INSTRUCTION. Count how many of the lines below contain the string "выгодными" with the same capitalization, and reply with only that number.

DATA PROVIDED.
^^^^

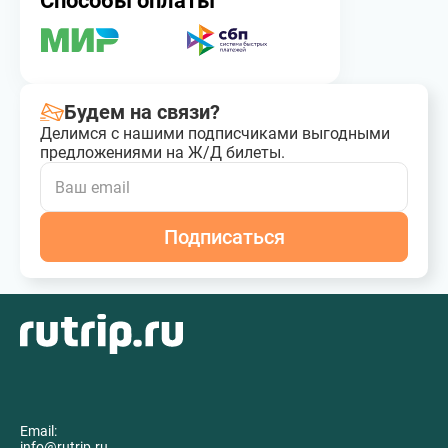
Способы оплаты
Будем на связи?
Делимся с нашими подписчиками выгодными
предложениями на Ж/Д билеты.
Подписаться
Email:
info@rutrip.ru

^^^^

EXERCISE RESULT. 1